Transcribed page contents:
◇ ◇ ◇ ◇ ◇

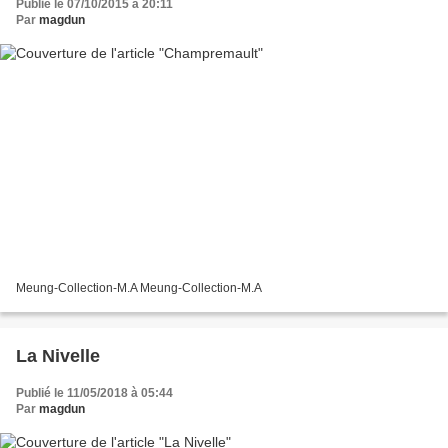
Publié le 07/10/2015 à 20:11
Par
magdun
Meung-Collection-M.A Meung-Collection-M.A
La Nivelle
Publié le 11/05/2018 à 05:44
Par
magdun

◇ ◇ ◇ ◇ ◇

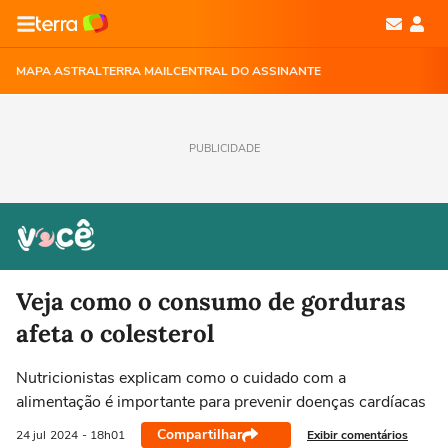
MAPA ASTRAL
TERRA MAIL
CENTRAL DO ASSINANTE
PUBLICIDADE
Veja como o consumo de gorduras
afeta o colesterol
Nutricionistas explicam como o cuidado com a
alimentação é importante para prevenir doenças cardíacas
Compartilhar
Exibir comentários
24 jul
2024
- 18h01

◇ ◇ ◇ ◇ ◇

* What needs to be done *
Those lines of the records that contain the string "Publié" should be identified and copied.

* Completed exercise *
Publié le 07/10/2015 à 20:11
Publié le 11/05/2018 à 05:44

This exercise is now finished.